Thursday, November 15, 2012

The 'Sky' is definitely not 'Fall'ing

‘Skyfall’ is the latest entry in the venerable James Bond franchise and the third starring Daniel Craig, after 'Casino Royale' and 'Quantum of Solace.'  The mother of all superspy series, like its titular hero, has just prevailed against a grave threat, not from any mastermind villain but MGM's financial troubles which cast its future in doubt.  Some even wondered if Bond has lost its place to other franchises like Jason Bourne or Ethan Hunt.  Well, considering Skyfall’s rave reviews and record-setting box office opening for a 007 movie, that theme song to 'The Spy Who Loved Me' sung by Carly Simon comes to mind.
'Skyfall' is different from the previous 22 installments in that we get to know this mysterious, tuxedo-wearing, martini (shaken not stirred) drinking womanizer a little more, and the nature of his relationship with his boss, the maternal 'M' (played by Judi Dench).  The layers are peeled back, if only a little, to reveal who James Bond really is (hint: a tortured soul).  Directed by Sam Mendes, best known for his Academy Award winning ‘American Beauty,’ ‘Skyfall’ represents an end but also a new beginning for Bond. John Cleese’s ‘Q’ is gone, replaced by a young geek who looks like one of the Jonas Brothers, and by the end of the movie, Judi Dench will yield her long-running role as 'M’ to Ralph Fiennes. In an interesting twist, 'Skyfall' also reinvented ‘Moneypenny,’ the secretary Sean Connery loved to flirt with during his stint as 007.

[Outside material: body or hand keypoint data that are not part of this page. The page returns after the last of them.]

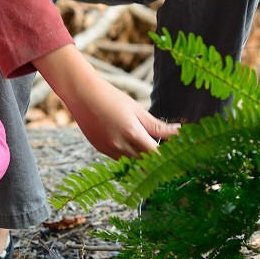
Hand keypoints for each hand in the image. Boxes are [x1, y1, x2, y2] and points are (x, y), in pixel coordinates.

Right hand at [38, 45, 177, 158]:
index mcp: (132, 133)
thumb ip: (157, 125)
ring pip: (133, 164)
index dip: (168, 157)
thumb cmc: (111, 97)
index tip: (178, 156)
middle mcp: (120, 146)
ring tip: (153, 152)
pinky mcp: (101, 150)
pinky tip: (135, 148)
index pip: (156, 155)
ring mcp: (109, 150)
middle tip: (169, 156)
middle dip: (158, 161)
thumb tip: (178, 132)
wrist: (82, 94)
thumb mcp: (137, 109)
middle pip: (145, 163)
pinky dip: (130, 157)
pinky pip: (121, 160)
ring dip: (144, 161)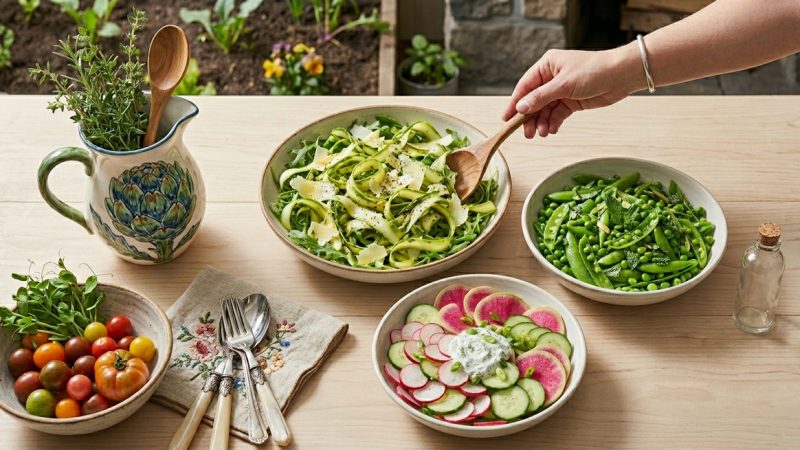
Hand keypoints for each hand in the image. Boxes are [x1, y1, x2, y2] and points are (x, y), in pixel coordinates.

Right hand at [502, 46, 641, 137]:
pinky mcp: (572, 101)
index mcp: (547, 65)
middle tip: (527, 133)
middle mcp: (552, 77)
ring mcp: (562, 90)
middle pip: (534, 101)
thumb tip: (521, 108)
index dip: (515, 102)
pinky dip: (553, 122)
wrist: (622, 75)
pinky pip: (557, 114)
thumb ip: (541, 97)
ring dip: (542, 122)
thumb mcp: (564, 84)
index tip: (506, 118)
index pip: (525, 86)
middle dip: (530, 117)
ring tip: (542, 133)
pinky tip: (552, 130)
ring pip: (545, 110)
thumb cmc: (594, 70)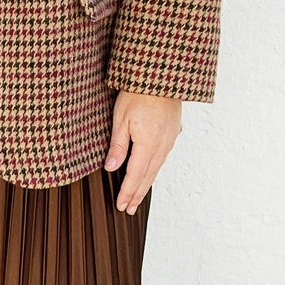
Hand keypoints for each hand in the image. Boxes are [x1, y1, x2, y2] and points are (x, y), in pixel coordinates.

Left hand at [103, 90, 181, 213]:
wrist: (162, 75)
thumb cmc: (138, 93)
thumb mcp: (121, 118)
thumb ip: (117, 146)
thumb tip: (111, 168)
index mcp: (148, 144)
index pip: (135, 175)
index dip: (128, 192)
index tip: (121, 206)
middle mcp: (162, 146)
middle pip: (148, 176)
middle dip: (137, 194)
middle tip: (129, 209)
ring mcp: (169, 140)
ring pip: (156, 168)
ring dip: (146, 184)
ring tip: (138, 196)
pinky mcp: (173, 132)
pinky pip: (163, 157)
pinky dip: (154, 169)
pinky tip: (150, 172)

Fast cars, beautiful women, and Bond’s trademark unflappability in the face of danger are all present in 'Skyfall,' but Daniel Craig proved to be less gadget-dependent than any of his predecessors, a more human, flawed, and believable Bond.  Consider this: he failed to save more non-villanous Bond Girls  from an early demise (Eva Green in ‘Casino Royale,’ Gemma Arterton in ‘Quantum of Solace’ and Bérénice Marlohe in 'Skyfall') than any other 007 worthy of the name, be it Sean Connery, Roger Moore, Timothy Dalton, Pierce Brosnan or even that Australian Lazenby fellow.
Javier Bardem shined in his role as the latest supervillain, Silva, a former MI6 agent who had an axe to grind with 'M' because she gave him up to the Chinese for the sake of political expediency. Like Sean Bean’s 006 in ‘GoldenEye,’ a villain with intimate knowledge of the workings of British Intelligence only made him that much more formidable a foe, and also evokes some sympathy from the audience because he too was a ‘victim.’